We thank Farooki and Schneider (1) for their comments on our recently published article (2) on diabetes treatments and cancer-related mortality. As we had indicated (2), we agree with Drs. Farooki and Schneider that additional clinical data would aid our understanding of pathophysiologic mechanisms. Clinical intervention studies may be optimal in obtaining such pathophysiologic data. However, such studies may be impractical given the large numbers of patients required and long follow-up time needed to demonstrate statistically significant differences. It is for this reason that we used administrative databases that, in addition to the benefits of quick and inexpensive answers, also have the benefits of population-based estimates and no selection bias.

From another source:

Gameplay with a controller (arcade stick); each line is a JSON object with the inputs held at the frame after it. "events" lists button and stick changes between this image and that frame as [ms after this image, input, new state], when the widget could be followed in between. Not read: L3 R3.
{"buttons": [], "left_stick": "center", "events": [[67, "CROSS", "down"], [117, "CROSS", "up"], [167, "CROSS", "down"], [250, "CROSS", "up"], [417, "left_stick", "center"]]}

Drs. Farooki and Schneider point out that 82.4% of the metformin group was also treated with sulfonylureas during the observation period in our retrospective analysis. We did explore the cancer-related mortality in the metformin monotherapy group; however, there was a very small number of events (i.e., cancer-related mortalities) in the metformin monotherapy group (n = 40, 3.3%) compared with the combination therapy group (n = 205, 3.6%) and the sulfonylurea monotherapy group (n = 162, 4.9%). Thus, while it seems that the mortality rate in the metformin monotherapy group had lowest cancer-related mortality, the numbers are too small to allow for meaningful statistical analyses. As such, we combined the metformin monotherapy group and combination therapy group into the metformin users group as presented in the article.
Drs. Farooki and Schneider also states that the premise that insulin is mitogenic for neoplastic cells is not proven. We do agree that insulin resistance and IGF-1 may play a role in cancer incidence and prognosis. Other authors (3,4) have found evidence in the literature that insulin is a growth-promoting hormone that does in fact have mitogenic properties. It may be that hypersinulinemia in the face of insulin resistance, such as may be seen in insulin-treated type 2 diabetic patients, is increasing the risk, and, therefore, we do not want to exclude the potential link between insulin and cancer mortality.